» WORK REQUEST
Print the records below exactly. Omit every picture.

» ENTRIES SUPPLIED
------------------------------------------------------------------------

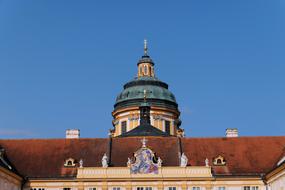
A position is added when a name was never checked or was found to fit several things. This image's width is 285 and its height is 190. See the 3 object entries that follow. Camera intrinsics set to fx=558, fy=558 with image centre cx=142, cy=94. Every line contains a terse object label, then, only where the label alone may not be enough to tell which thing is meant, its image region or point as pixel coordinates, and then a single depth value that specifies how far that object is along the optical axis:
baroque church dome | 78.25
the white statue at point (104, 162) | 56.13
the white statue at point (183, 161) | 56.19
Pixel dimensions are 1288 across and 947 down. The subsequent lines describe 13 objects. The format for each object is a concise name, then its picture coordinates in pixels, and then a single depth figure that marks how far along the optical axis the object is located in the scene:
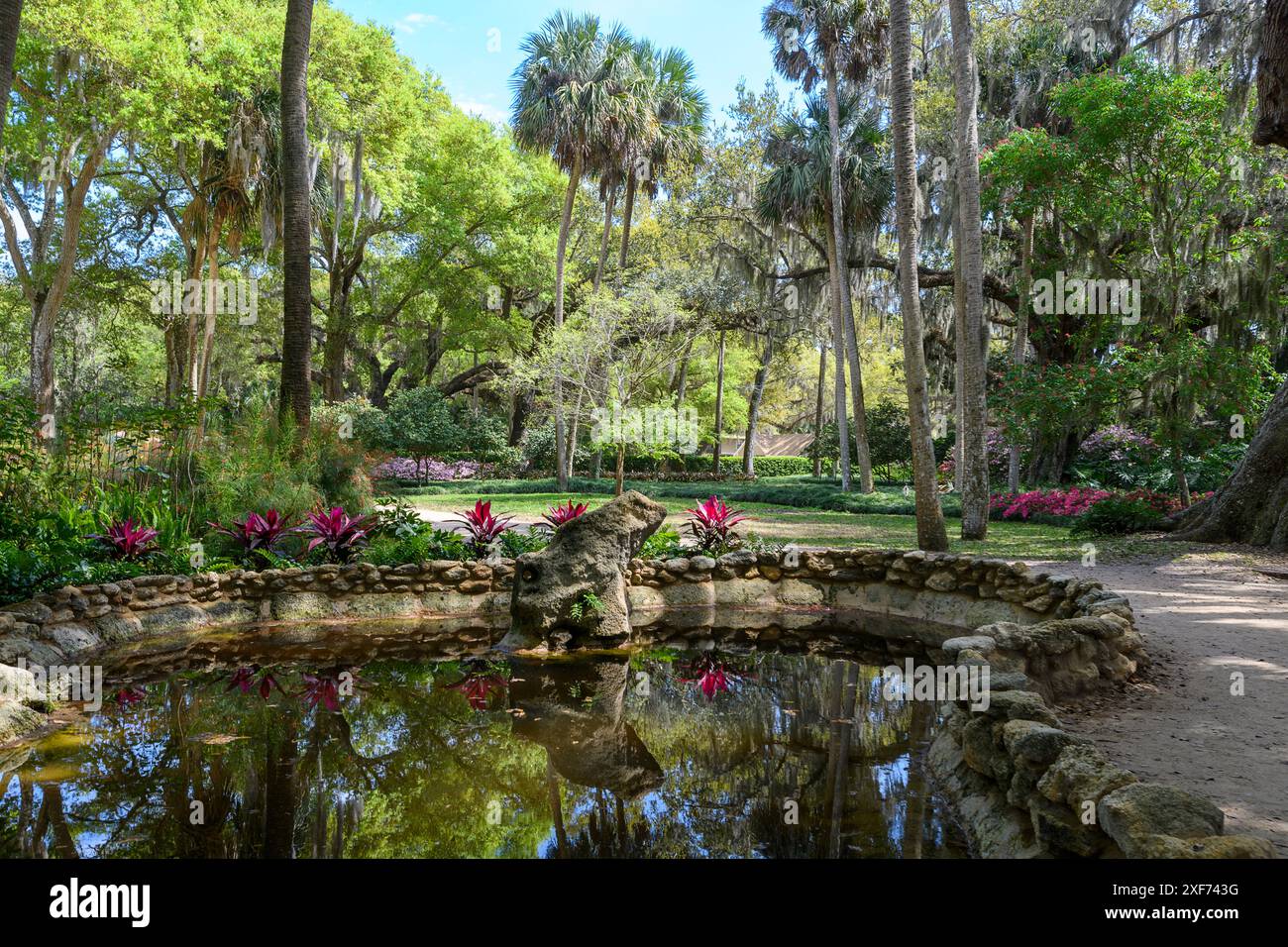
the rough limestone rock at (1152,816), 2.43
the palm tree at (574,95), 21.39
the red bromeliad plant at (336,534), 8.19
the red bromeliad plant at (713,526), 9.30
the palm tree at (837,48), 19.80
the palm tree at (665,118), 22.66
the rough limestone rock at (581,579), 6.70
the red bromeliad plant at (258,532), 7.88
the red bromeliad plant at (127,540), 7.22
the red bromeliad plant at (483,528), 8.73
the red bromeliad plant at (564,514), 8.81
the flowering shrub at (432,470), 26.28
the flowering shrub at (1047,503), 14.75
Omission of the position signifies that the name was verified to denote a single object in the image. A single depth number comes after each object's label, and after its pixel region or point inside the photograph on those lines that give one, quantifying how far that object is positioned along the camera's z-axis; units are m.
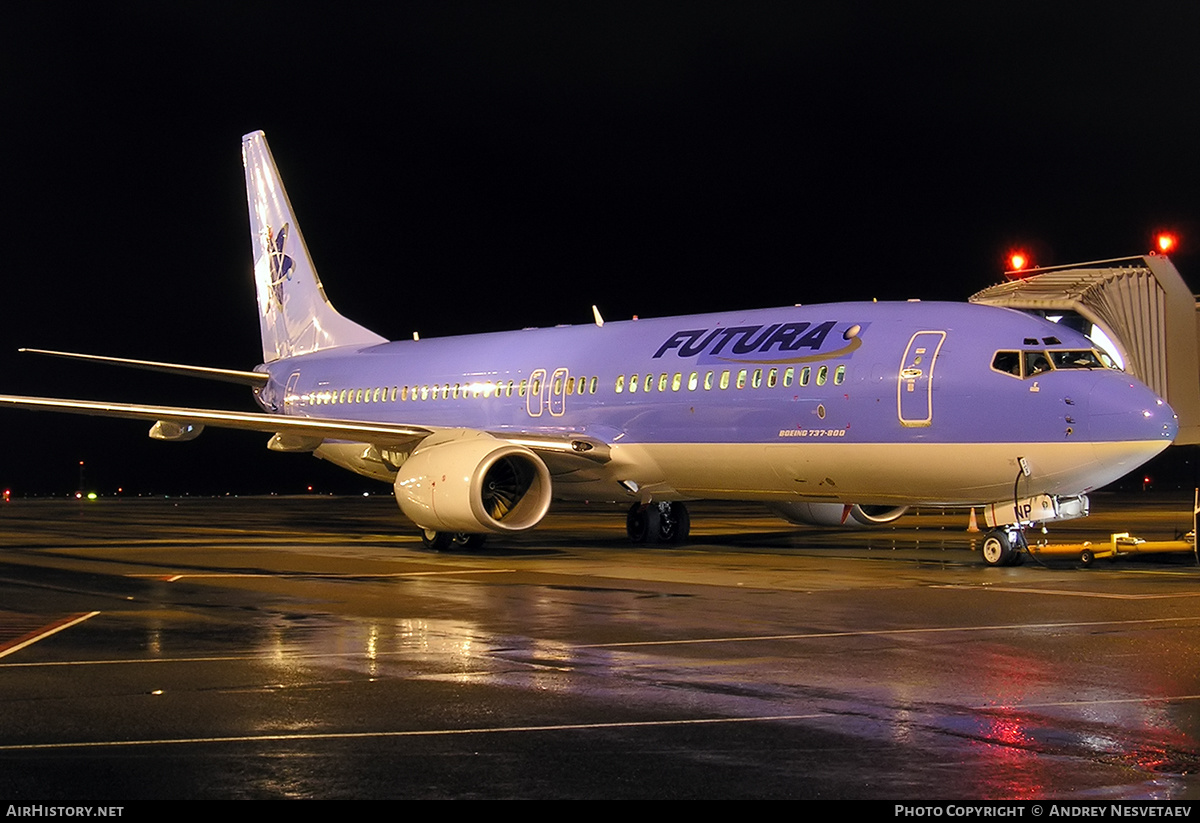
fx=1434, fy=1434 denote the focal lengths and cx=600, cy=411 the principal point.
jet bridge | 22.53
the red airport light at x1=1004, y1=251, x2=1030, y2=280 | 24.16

------------------------------------------------------------------------

» ANSWER TO THIS EXERCISE
A position is added when a name was never checked or was found to fit several things. This image's width is 285 and its height is 190. See the 3 object entries that follow. Camera intrinsics set to fx=558, fy=558 with image centre cx=142, cy=94. Every line contains a terse object label, then, only where the label alone may not be enough to tell which thing is meant, its image region or point as pixel coordinates, and then a single depth value that specifies how far that object is along the optical axis:
baroque church dome | 78.25
the white statue at point (104, 162) | 56.13
the white statue at point (183, 161) | 56.19
Pixel dimensions are 1288 across and 947 down. The subsequent lines describe 13 objects. The format for each object is a concise name, then its picture coordinates in pixels, and then a single depth figure that marks how far along the optical axis the object is located in the scene:
the rough limestone rock at (1152,816), 2.43
the palm tree at (574,95), 21.39
the red bromeliad plant at (336,534), 8.19
the red bromeliad plant at (713,526), 9.30
the palm tree at (837,48), 19.80
the palm tree at (665,118), 22.66
the rough limestone rock at (581,579), 6.70
the red bromeliad plant at (258,532), 7.88
the red bromeliad plant at (127,540), 7.22
the red bromeliad plant at (483,528), 8.73
the red bromeliad plant at (564,514), 8.81
the flowering shrub at (432,470), 26.28
the flowering shrub at (1047,503), 14.75
Omission of the position signifies that the name was verified to denote a single object in the image. A single depth number comes after each object's label, and after its pixel region or point inside the photograph on those lines that give one, quantifying how far that object is positioned along the camera's z-axis; units are m.
fx=1434, fy=1434 denote the focal lengths and cx=600, cy=411 the principal point.
jet bridge | 22.53
the red airport light at x1=1004, y1=251, x2=1030, y2=280 | 24.16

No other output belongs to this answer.